Once the data had been evaluated using the selected methods, I needed to convert their output into a common format from which I could compare and contrast the results generally. Additionally, I was faced with the difficult question of how to compare the results. Initially, I considered using a scoring metric known as maximum likelihood. However, as this metric is difficult, if not impossible to use in a phylogenetic network setting in which the network contains a cycle (reticulation), or where the oldest ancestor (the root) is not known, I chose a different set of measurements to compare the results. The measurements that I chose to use were: Robinson/Foulds score,3 Branch score,4 and ambiguity (measured by the number of unique trees contained in each network).
Each of the above measures required that the networks be represented as an enumeration of all possible trees that span the network when combined. I used an algorithm and software from a group of Japanese researchers to perform this task.5 I used the mean and variance of the above three scores to compare the results of two methods on five datasets consisting of 1000 histories each. (See figure 1) The set of trees contained within each network were then compared to the true tree that was simulated.
Conclusions
I simulated 16 sets of data by varying the mutation rate, DNA sequence length, number of sequences, and the evolutionary model by which the data were simulated. As the project progressed, I became aware that those sets of data that were simulated with higher rates of mutation were difficult or impossible to evaluate using some of the methods under study. Additionally, if the networks inferred by an algorithm were highly ambiguous, the number of trees extracted from them was prohibitively large. For this reason, I was only able to evaluate two methods using five sets of data. Nonetheless, some of the results show a definite advantage of one method over the other. (See figure 1)
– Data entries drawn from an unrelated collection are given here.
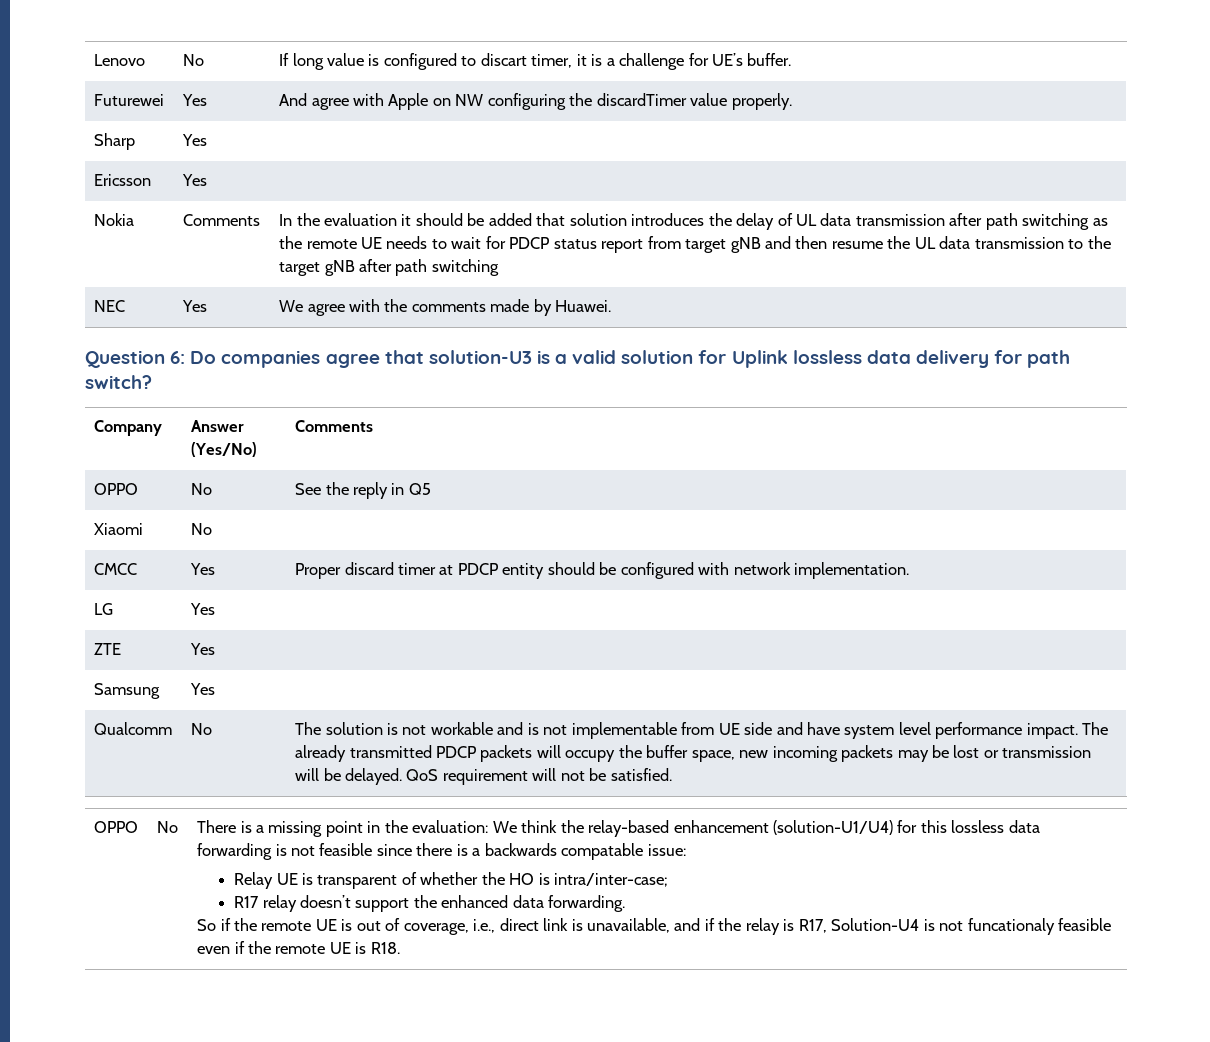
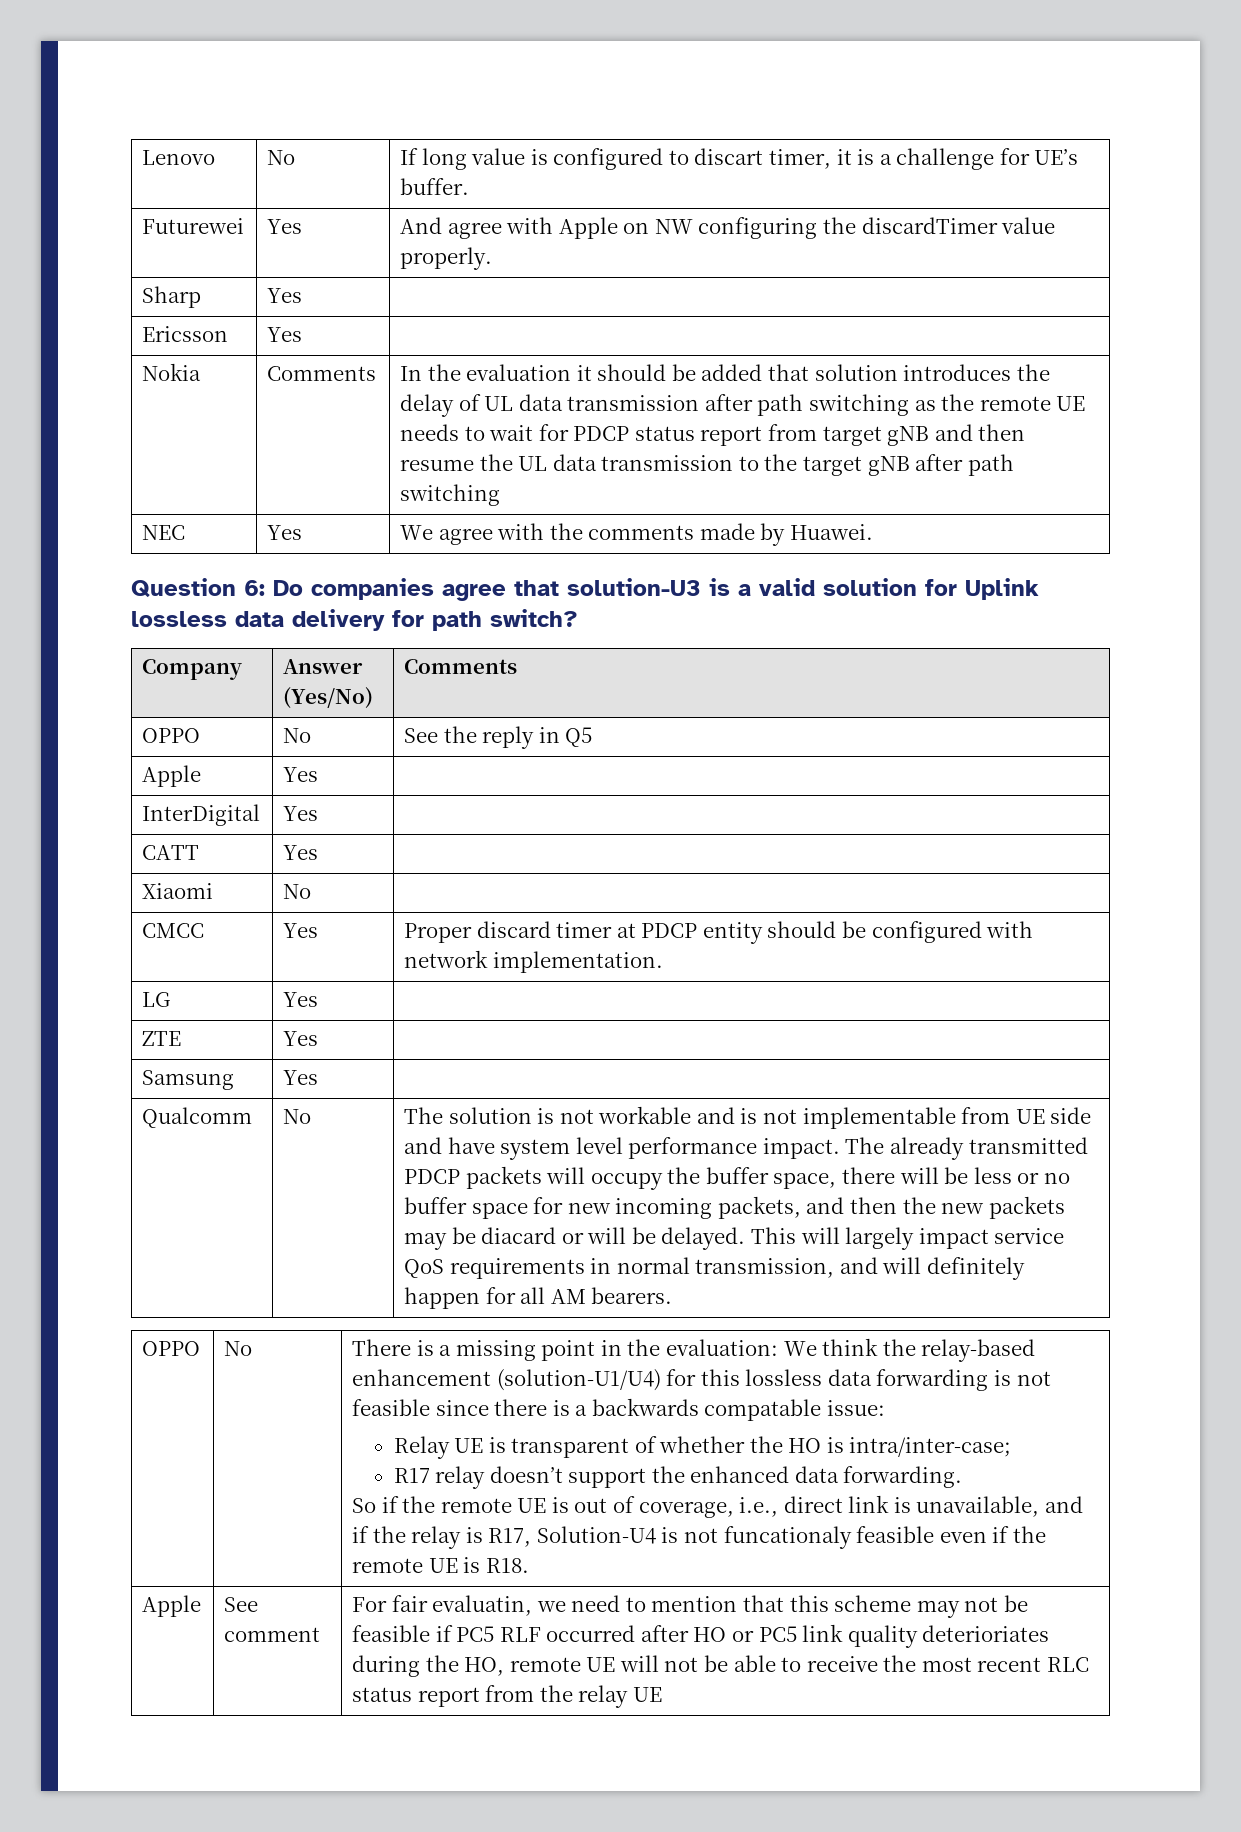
(431, 489) none -> [142,765,202,787] [283,767,319,782] [142,804,261,826] [283,806,319,821] [142,845,200,860] [283,845,319,860] // Apple | Yes | // InterDigital | Yes | // CATT | Yes |
[739,745,1092,762] [295,768,672,785] new incoming packets may be lost or transmission will be delayed. QoS requirement will not be satisfied. -> [842,1167,1070,1184] [404,1196,1065,1219] [404,1227,1065,1250] [404,1257,1026,1280] [404,1287,673,1309] there will be less or no buffer space for new incoming packets, and then the new packets may be diacard or will be delayed. This will largely impact service QoS requirements in normal transmission, and will definitely happen for all AM bearers.
(400, 948) none -> [142,1595,202,1617] [224,1597,259,1612] [224,1627,321,1642] [352,1595,1028,1618] [352,1624,1050,1648] [352,1655,1089,1677] [352,1685,662,1708] // Apple | See comment | For fair evaluatin, we need to mention that this scheme may not be feasible if PC5 RLF occurred after HO or PC5 link quality deterioriates during the HO, remote UE will not be able to receive the most recent RLC status report from the relay UE

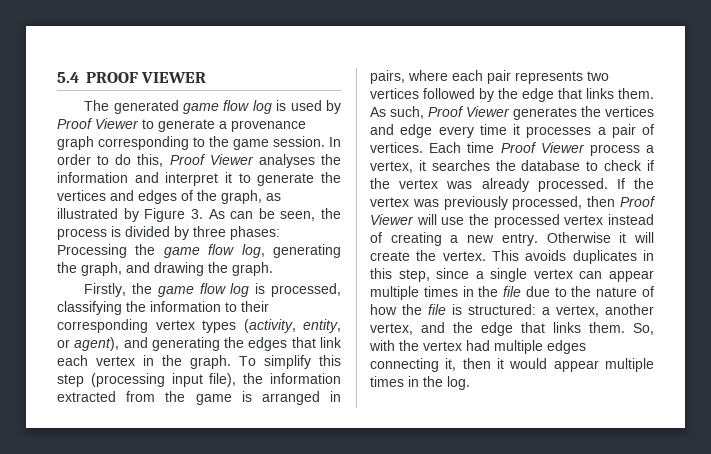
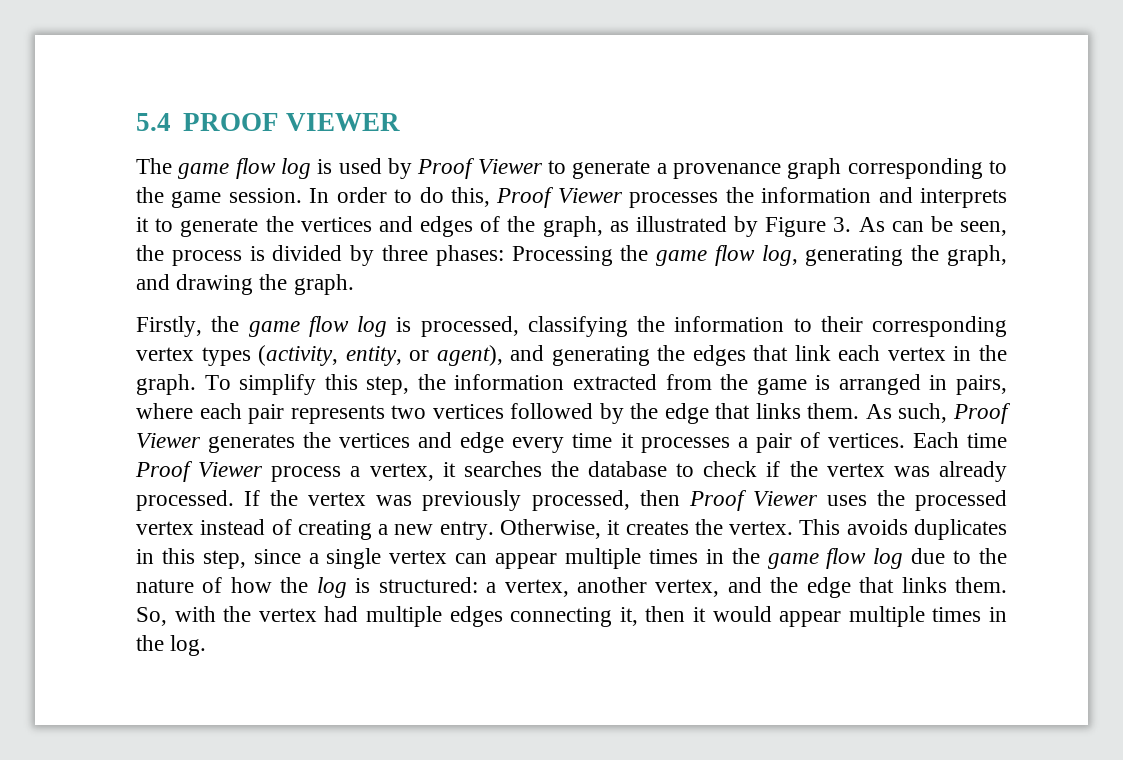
[113,100,179,114] generated -> (172, 166) none
[258,154,315,168] analyses -> [629,192,719,208] processes
[165,172,219,186] interpret -> [920,188,1008,208] interprets
[57,373,237,387] step (processing input file), -> [366,376,410,395] step,
[416,214,465,225] will use -> [826,495,867,506] uses
[546,232,654,243] [370,251,410,261] Otherwise it will create -> [499,519,689,539] Otherwise, it creates
[503,286,522,297] file -> [767,548,904,569] game flow log
[428,304,446,315] file -> [316,577,347,598] log

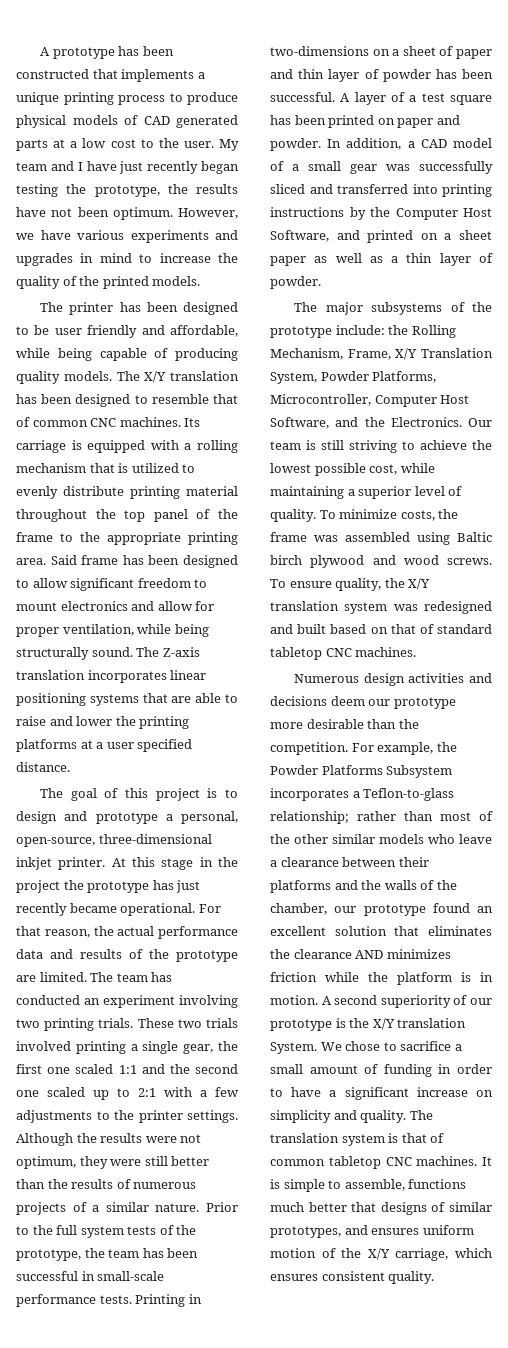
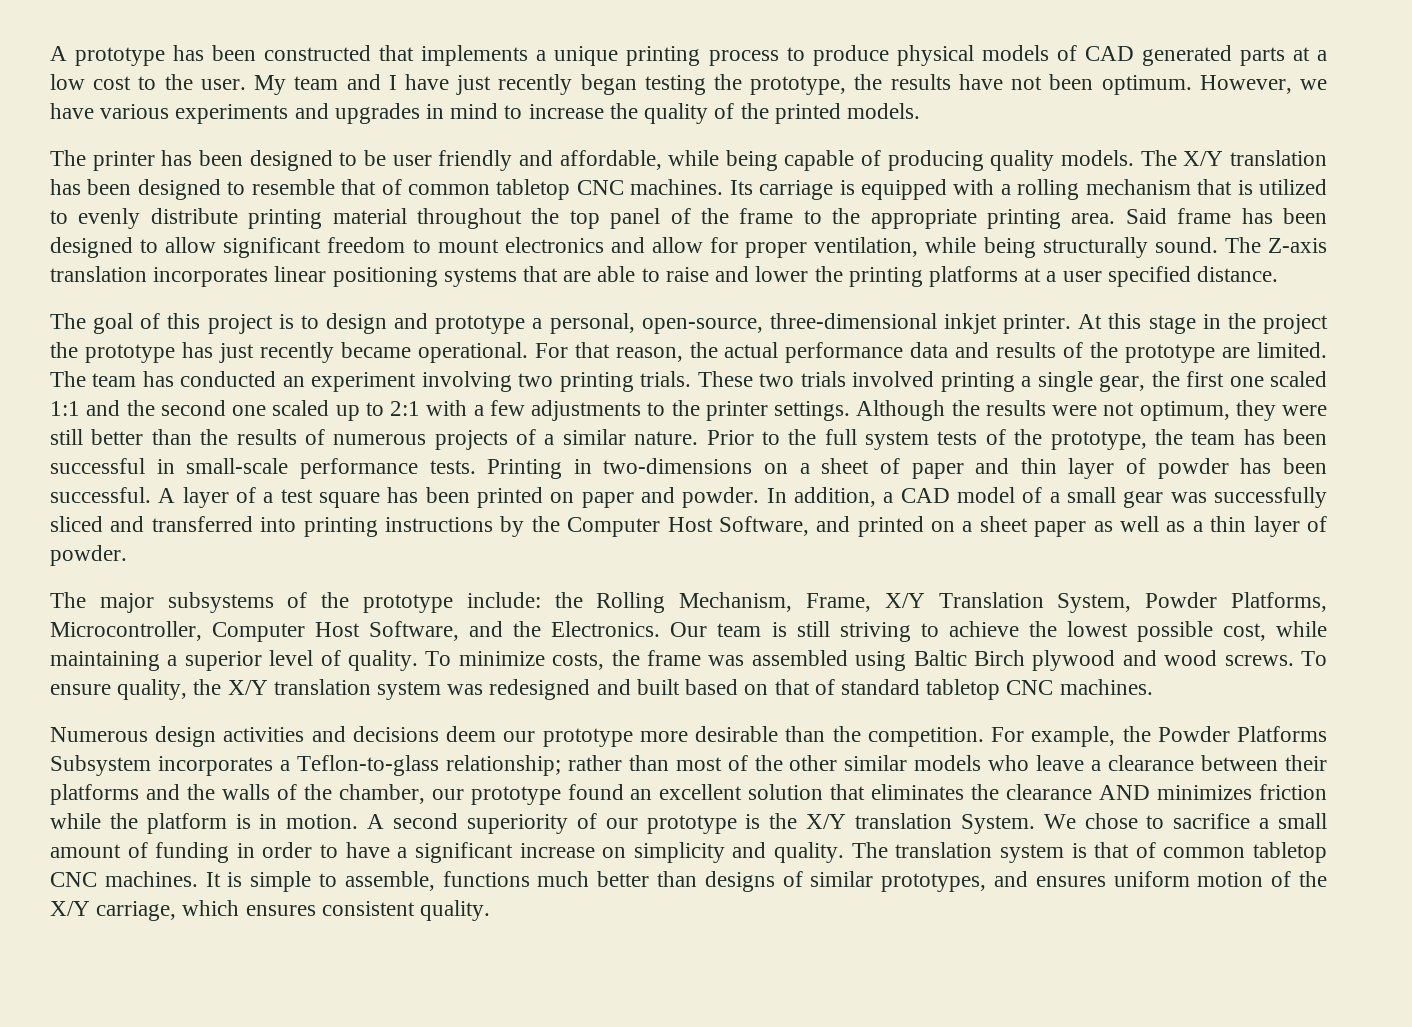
(88, 423) none -> [496,179,571,200] tabletop
[270,555,302,565] birch -> [973,650,1025,666] Birch
[351,1202,377,1212] that -> [657,871,697,887] than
One important lesson that I learned was that it is vital to perform a meticulous search of research that has been done when beginning a new project. I spent several weeks attempting to implement the algorithm described by Shioura et al,5 before finding their implementation of it. Additionally, in performing the simulations and comparisons, I would have been better off producing a small sample set at the beginning in order to test the entire process, before creating a massive sum of data that couldn’t be used. Aside from these important lessons, I have also learned much from programming the software, interacting with faculty, and reading related literature.
References
- Posada, D., K.A. Crandall. 2001. Intraspecific phylogenetics: Trees grafting into networks. Trends in Ecology and Evolution 16:1, 37-45.
- Posada, D. Coalsim source code and personal correspondence.
- Robinson, D.F., and L.R. Foulds. 1981. Comparison of phylogenetic trees. Mathematical Biosciences 53, 131-147.
- Kuhner, M.K., and J. Felsenstein. 1994. A simulation comparison of phylogeny algorithms under equal and unequal evolutionary rates. Molecular Biology and Evolution 11:459-468.
- Shioura, A., A. Tamura, and T. Uno. 1997. An Optimal Algorithm for Scanning All Spanning Trees of Undirected Graphs. SIAM Journal on Computing 26:3, 678-692.
Figure 1. Comparison of SplitsTree with TCS (2 network phylogeny programs). A. TCS demonstrated
less ambiguity. B. SplitsTree varied more in branch score than TCS, on average for one dataset.